Dataset entries:

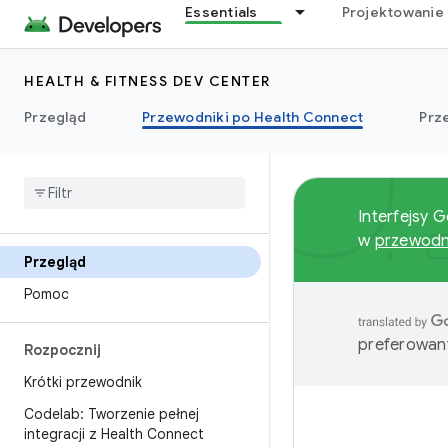
Essentials
Projektowanie 
HEALTH & FITNESS DEV CENTER
Przegląd
Przewodniki po Health Connect
Prz
Interfejsy 
w
przewodni
Przegląd
Pomoc
preferowany
Rozpocznij
Krótki przewodnik
Codelab: Tworzenie pełnej
integracji z Health Connect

Task goal:
Can you write out every line of text in the listing above exactly as it appears, leaving the pictures out?

Problem solution:
Essentials
Projektowanie 
HEALTH & FITNESS DEV CENTER
Przegląd
Przewodniki po Health Connect
Prz
Interfejsy 
w
przewodni
Przegląd
Pomoc
preferowany
Rozpocznij
Krótki przewodnik
Codelab: Tworzenie pełnej
integracji z Health Connect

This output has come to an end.